Defendant moves to strike the prayer for punitive damages.

Punitive damages are allowed in non-contract cases when a defendant is guilty of “oppression, fraud, or malice . . . .” (Civ. Code § 3294.) The terms are defined as:

“Malice” means conduct which is intended by the defendant to cause injury to the plaintiff or despicable conduct which is carried on by the defendant with a willful and conscious disregard of the rights or safety of others.

“Oppression” means despicable conduct that subjects a person to cruel and unjust hardship in conscious disregard of that person's rights.

“Fraud” means an intentional misrepresentation, deceit, or concealment of a material fact known to the defendant with the intention on the part of the defendant of thereby depriving a person of property or legal rights or otherwise causing injury.
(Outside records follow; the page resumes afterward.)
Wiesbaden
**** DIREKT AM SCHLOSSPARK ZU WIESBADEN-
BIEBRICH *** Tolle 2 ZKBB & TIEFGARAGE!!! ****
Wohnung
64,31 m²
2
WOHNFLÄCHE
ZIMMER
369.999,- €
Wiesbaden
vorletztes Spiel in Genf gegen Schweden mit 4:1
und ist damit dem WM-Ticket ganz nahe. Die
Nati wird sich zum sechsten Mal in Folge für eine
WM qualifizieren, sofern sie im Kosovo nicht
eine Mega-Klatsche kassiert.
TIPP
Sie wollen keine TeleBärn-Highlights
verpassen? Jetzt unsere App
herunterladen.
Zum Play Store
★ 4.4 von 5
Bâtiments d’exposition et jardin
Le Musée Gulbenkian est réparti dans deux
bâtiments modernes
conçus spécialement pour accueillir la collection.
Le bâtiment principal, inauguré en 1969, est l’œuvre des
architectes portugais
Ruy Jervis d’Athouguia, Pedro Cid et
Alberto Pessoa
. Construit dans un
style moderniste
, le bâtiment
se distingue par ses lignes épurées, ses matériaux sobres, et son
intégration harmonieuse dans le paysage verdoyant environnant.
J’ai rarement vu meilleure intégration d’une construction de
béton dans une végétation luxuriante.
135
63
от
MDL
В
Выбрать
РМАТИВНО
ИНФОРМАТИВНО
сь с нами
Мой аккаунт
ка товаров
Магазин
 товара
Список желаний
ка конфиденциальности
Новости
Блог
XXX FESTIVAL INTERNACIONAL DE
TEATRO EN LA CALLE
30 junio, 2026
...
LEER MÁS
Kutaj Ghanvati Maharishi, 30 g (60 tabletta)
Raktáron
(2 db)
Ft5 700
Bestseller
Something more than the mere commission of a tort is always required for punitive damages. (Taylor v. Superior Court (1979) 24 Cal.3d 890, 894.) Proof of negligence, gross negligence, or recklessness is insufficient to warrant an award of punitive damages. (Dawes v. Sup.Ct. (Mardian) (1980) 111 Cal.App.3d 82, 88–89.) Punitive damages may be recovered in an action for negligence or other nonintentional torts if the plaintiff pleads and proves that the defendant acted with the state of mind described as “conscious disregard” of the potential dangers to others. (Pfeifer v. John Crane, Inc. (2013) 220 Cal.App.4th 1270, 1299.) When malice is based on a defendant’s conscious disregard of Plaintiff’s rights, the conduct must be both despicable and willful. (College Hospital v. Superior Court (1994) 8 Cal.4th 794, 713 (“College Hospital”).)

Defendant argues that punitive damages are not available for a Song Beverly claim. They are available, however, for fraud, and Plaintiff’s fraud claim survives Defendant’s demurrer, discussed above.

The motion to strike is therefore DENIED.